··· Exercise material
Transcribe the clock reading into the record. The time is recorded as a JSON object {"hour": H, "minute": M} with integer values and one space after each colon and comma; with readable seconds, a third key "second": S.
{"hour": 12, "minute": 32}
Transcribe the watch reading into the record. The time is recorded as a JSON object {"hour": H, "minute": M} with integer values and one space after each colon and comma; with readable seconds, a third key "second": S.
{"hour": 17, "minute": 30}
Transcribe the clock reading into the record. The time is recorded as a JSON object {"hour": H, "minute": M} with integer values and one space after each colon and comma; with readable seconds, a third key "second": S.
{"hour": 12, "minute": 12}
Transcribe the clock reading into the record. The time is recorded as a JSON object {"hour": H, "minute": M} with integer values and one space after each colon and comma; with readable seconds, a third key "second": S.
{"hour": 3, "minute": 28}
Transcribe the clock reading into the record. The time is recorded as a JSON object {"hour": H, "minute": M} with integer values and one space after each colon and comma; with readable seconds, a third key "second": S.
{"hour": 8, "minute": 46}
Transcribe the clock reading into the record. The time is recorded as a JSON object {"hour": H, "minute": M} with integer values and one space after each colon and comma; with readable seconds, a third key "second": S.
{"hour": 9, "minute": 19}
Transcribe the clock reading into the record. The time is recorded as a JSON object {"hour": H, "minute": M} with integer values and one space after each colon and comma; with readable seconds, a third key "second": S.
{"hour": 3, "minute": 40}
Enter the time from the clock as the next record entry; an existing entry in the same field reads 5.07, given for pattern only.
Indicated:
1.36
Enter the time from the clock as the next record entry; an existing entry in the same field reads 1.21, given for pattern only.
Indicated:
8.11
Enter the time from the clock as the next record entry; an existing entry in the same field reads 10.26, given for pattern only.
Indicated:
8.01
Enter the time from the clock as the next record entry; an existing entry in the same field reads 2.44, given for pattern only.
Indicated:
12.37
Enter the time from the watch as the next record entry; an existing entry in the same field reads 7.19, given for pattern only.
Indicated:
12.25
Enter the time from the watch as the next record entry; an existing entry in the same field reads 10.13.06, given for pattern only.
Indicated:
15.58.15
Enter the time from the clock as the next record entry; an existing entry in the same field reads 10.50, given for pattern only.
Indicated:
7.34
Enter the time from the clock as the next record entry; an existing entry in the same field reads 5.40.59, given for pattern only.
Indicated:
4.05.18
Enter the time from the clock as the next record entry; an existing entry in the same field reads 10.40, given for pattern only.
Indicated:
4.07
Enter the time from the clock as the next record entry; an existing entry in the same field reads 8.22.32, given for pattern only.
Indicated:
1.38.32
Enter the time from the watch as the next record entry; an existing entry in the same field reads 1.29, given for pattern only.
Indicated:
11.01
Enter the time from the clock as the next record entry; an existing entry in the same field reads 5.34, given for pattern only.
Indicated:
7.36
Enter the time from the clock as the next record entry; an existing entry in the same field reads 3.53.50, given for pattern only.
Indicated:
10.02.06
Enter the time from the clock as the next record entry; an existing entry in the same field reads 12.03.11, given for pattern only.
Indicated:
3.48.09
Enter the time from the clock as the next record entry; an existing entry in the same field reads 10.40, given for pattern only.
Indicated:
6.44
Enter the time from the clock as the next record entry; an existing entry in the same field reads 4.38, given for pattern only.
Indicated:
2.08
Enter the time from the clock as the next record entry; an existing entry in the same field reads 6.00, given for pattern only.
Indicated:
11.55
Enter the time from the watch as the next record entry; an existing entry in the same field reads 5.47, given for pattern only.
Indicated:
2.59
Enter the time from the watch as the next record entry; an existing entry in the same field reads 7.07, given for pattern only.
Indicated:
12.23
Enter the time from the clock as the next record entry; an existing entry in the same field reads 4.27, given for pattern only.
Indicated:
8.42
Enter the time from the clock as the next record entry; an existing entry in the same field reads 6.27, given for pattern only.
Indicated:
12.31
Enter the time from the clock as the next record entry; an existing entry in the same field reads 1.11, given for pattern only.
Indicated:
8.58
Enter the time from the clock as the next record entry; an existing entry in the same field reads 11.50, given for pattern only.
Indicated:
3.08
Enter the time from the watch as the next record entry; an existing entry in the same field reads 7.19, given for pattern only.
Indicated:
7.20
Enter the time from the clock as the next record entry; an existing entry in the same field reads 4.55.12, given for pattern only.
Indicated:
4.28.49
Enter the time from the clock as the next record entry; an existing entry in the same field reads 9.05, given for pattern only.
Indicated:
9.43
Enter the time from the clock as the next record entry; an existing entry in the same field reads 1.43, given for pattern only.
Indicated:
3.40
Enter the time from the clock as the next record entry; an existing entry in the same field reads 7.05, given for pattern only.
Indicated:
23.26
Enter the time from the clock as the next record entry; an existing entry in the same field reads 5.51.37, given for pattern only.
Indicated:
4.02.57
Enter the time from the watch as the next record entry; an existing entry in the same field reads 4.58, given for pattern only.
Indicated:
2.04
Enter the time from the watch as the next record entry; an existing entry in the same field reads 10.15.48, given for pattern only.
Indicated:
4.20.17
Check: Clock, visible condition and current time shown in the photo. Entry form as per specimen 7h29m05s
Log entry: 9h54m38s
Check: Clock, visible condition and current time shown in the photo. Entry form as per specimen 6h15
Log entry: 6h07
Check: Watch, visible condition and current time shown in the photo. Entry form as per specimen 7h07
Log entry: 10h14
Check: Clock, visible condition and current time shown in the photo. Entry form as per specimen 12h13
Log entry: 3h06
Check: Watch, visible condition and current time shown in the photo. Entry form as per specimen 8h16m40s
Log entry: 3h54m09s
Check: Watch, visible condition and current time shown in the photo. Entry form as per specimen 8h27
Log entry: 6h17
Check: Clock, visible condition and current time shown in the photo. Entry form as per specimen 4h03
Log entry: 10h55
······
> _To do_
Edit the listing lines starting at the line that contains "7.05, given for pattern only." and ending at the line that contains "Log entry: 10h14", replacing "Indicated" with "Reading" and leaving everything else unchanged. Give only those lines.

> _Response below_
Enter the time from the clock as the next record entry; an existing entry in the same field reads 7.05, given for pattern only.
Reading:
23.26
Enter the time from the clock as the next record entry; an existing entry in the same field reads 5.51.37, given for pattern only.
Reading:
4.02.57
Enter the time from the watch as the next record entry; an existing entry in the same field reads 4.58, given for pattern only.
Reading:
2.04
Enter the time from the watch as the next record entry; an existing entry in the same field reads 10.15.48, given for pattern only.
Reading:
4.20.17
Check: Clock, visible condition and current time shown in the photo. Entry form as per specimen 7h29m05s
Log entry: 9h54m38s
Check: Clock, visible condition and current time shown in the photo. Entry form as per specimen 6h15
Log entry: 6h07
Check: Watch, visible condition and current time shown in the photo. Entry form as per specimen 7h07
Log entry: 10h14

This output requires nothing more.